Magnetic resonance imaging is the most sensitive means of confirming an early diagnosis for spondylodiscitis. With 96% sensitivity, 94% specificity, and 92% accuracy, MRI shows pathological alterations with improved anatomic detail [1,3,7,9,10]. In our study in all patients MRI was taken pre-operatively. In follow up period also we had taken MRI to compare and see the improvement with antibiotics.

Many studies shows open biopsy provides positive cultures in >75% of the cases [1,11-14]. In our study intra-operatively specimen was sent for culture. Out of 20 patients, 18 patients (90%) were culture positive. Staphylococcus aureus has been known to be the most common causative pathogen accounting for 42-84%, and Streptococcal strains and gram-negative bacteria are followed by Staphylococcus aureus [5,6]. In our study, pathogens responsible were Staphylococcus aureus (11 patients-55%), Escherichia coli (2 patients), Aspergillus species (2 patients), Pseudomonas species (2 patients) and Salmonella enteritidis (1 patient).

Early treatment of spondylodiscitis and epidural abscess decreases the morbidity and mortality of the patients [1,5]. In our patients the indications for surgery included abscess formation, instability and neurological deficit. Different surgical techniques for the treatment of spondylodiscits have been described. Anterior, posterior or combined approaches have been described by authors [1,15-17]. The decision on the surgical approach in the presence of spinal infections depends on the age, general health status of the patient, localization of the infection, stabilization, and the need for fusion; furthermore, the experience of the surgeon in using the surgical approaches and stabilization methods is also important [18].

Most of our patients underwent surgical treatment by posterior approach for thoracic and lumbar spine and one patient by anterior approach for cervical spine. In posterior approach, decompression is achieved by easily accessing the lesions that are localized in the posterior part through laminectomy and sufficient amount of biopsy material can be taken.

Hyperferritinaemia is used as clinical marker for dengue virus infection, differentiating it from other febrile illness. Ferritin is also considered as marker for highly active disease [19,20]. Serum ferritin levels were tested in 5 post dengue cases and it was elevated in all of the patients pre-operatively ranging from 376 to 1551 (males normal 21-275 ng/ml, females normal 4.6-204 ng/ml).
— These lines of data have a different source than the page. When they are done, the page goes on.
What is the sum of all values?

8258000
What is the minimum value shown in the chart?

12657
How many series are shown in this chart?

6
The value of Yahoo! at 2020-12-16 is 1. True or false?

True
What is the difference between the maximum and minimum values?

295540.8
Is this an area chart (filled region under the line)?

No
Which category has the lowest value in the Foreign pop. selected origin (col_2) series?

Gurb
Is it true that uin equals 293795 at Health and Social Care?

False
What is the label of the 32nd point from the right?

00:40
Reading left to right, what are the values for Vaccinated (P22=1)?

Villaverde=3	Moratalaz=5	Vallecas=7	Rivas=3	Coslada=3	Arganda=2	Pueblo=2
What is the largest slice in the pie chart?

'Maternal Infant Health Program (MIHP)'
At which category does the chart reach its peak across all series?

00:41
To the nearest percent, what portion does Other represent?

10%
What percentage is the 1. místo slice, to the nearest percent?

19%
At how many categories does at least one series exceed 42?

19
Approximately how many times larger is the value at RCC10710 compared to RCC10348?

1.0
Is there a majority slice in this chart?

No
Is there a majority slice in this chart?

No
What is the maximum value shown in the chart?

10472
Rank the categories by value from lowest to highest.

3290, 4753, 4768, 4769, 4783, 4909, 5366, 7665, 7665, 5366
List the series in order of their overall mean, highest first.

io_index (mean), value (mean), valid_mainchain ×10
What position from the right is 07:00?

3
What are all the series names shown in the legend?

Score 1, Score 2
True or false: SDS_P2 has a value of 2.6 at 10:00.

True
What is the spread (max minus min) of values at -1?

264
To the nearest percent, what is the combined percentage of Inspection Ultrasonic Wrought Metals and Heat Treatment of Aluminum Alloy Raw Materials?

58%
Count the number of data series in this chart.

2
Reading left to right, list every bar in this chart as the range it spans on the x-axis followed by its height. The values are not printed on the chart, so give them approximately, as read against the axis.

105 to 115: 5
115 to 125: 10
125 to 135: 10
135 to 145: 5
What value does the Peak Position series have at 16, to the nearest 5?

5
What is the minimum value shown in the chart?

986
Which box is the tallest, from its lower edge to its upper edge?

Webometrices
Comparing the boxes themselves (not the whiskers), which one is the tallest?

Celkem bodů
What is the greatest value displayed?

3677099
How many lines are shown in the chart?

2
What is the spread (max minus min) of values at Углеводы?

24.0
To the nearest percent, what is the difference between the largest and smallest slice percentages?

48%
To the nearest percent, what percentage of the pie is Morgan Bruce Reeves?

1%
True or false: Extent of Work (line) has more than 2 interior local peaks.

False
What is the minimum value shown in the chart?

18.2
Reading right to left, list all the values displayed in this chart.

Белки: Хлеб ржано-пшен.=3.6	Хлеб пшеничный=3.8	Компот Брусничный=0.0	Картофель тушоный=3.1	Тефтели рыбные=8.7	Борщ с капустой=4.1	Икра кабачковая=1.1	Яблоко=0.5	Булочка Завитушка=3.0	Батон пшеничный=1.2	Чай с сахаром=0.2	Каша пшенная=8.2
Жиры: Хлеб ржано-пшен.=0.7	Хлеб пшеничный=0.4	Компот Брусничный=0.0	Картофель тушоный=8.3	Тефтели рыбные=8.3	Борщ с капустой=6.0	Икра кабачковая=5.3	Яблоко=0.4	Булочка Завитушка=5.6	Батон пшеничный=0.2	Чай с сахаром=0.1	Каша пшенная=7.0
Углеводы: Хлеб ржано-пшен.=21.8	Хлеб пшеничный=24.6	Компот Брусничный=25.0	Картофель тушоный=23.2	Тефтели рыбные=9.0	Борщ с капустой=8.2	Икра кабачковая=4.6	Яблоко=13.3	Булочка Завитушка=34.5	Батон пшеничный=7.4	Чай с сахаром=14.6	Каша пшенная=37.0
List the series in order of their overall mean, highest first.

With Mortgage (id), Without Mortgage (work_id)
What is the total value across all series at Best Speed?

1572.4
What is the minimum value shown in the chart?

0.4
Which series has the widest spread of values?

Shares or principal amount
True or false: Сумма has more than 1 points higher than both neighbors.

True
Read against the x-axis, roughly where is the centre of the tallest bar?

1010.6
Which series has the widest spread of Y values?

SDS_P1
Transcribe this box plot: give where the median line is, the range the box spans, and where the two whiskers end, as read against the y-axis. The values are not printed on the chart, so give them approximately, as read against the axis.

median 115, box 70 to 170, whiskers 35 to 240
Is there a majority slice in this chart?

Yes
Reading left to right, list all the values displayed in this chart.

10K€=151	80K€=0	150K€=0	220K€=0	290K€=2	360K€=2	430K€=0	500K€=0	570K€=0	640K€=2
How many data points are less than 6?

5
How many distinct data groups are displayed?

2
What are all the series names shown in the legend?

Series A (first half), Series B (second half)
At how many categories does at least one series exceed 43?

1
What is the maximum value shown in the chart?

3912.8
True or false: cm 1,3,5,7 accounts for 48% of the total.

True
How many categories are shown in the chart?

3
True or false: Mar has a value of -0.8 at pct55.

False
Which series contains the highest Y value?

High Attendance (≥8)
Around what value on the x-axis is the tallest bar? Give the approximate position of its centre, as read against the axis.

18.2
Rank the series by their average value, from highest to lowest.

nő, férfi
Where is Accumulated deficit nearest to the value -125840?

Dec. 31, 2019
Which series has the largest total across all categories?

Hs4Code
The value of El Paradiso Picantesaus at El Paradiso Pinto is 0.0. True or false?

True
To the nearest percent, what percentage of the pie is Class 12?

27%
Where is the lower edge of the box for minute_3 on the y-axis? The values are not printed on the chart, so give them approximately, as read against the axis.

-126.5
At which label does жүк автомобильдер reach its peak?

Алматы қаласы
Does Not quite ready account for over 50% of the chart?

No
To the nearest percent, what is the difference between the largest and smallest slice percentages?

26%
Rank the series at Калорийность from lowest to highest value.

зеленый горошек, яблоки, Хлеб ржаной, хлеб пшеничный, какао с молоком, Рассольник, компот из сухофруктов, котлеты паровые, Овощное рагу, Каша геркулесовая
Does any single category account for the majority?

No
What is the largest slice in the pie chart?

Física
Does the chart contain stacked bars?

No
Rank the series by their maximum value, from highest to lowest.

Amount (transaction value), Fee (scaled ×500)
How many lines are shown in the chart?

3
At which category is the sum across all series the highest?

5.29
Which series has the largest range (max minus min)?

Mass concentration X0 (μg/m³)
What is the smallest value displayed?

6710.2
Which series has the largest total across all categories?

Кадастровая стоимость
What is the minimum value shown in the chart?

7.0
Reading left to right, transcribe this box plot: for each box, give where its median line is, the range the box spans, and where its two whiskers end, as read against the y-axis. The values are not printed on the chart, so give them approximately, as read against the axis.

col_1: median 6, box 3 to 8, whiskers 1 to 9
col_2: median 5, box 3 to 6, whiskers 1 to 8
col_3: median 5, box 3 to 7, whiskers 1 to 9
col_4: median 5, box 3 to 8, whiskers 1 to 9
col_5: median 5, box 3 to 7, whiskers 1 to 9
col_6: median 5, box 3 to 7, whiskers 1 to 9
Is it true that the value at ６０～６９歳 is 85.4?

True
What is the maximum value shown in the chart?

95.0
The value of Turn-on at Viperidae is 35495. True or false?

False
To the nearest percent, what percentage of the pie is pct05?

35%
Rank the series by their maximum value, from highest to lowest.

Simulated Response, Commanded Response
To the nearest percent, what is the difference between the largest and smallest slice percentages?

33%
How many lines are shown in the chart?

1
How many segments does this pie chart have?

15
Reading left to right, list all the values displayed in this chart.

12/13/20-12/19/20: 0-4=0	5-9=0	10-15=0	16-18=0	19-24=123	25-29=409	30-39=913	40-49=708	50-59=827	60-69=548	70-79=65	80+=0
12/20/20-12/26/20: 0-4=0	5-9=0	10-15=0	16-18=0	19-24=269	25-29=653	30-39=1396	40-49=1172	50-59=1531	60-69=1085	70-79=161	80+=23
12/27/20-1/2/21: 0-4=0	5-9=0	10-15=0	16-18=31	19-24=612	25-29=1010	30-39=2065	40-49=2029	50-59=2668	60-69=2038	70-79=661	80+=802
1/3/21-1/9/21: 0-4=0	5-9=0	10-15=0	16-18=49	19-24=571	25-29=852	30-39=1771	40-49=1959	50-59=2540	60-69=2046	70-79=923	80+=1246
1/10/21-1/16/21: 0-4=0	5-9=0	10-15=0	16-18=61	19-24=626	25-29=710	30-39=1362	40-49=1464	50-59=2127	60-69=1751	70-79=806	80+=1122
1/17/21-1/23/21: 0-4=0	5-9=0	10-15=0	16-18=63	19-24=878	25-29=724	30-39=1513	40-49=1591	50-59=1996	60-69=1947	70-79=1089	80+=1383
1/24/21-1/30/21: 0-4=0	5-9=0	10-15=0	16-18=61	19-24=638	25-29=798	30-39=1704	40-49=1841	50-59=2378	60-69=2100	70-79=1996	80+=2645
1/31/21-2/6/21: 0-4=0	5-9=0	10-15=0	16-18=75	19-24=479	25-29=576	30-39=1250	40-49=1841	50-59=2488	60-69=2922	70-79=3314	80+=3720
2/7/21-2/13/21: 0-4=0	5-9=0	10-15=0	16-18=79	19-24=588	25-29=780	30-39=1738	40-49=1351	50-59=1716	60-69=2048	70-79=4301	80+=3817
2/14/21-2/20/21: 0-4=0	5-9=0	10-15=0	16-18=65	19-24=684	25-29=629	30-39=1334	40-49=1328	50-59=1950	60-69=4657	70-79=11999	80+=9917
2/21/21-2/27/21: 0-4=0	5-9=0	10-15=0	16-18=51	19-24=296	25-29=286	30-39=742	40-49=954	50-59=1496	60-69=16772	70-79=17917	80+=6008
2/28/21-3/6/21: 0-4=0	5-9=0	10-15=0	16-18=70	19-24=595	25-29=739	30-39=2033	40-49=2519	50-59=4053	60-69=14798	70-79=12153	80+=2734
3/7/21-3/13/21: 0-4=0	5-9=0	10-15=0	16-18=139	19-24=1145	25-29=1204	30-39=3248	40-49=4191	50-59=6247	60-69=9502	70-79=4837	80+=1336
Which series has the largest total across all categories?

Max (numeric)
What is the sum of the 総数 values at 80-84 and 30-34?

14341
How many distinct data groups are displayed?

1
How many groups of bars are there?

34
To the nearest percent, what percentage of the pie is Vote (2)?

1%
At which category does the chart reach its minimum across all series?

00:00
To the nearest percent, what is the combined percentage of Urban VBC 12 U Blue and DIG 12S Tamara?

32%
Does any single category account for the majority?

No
Post operatively these serum ferritin values came to normal after 2 weeks. Out of 8 post dengue patients, spondylodiscitis or epidural abscess were diagnosed within 1 month of the post fever symptoms. So these dengue patients with high ferritin levels should be monitored periodically until the active disease has been subsided. Out of 7 patients who had pre operatively neurological deficits, 6 patients (86%) had full neurological recovery and 1 patient with paraplegia improved to Frankel Grade D. Out of 7 patients, 2 patients (28%) had cauda equine syndrome and 2 of them had regained bladder control post surgery. Out of total 20 patients, all patients recovered.

Conclusion

Early treatment of spondylodiscitis, epidural abscess and spondylitis with surgical intervention, biopsy and appropriate intravenous antibiotics reduces the morbidity and mortality of the patients. Most of the patients improved significantly with the proper surgical intervention and culture specific intravenous antibiotics. Neurological improvement is good with the early surgical intervention. Biopsy should be considered compulsory for these patients to make a correct diagnosis and for appropriate IV antibiotics, early recovery and finally to reduce morbidity and mortality.  MRI is an important diagnostic tool for detecting these infections and it can also be used to see the prognosis of the patient.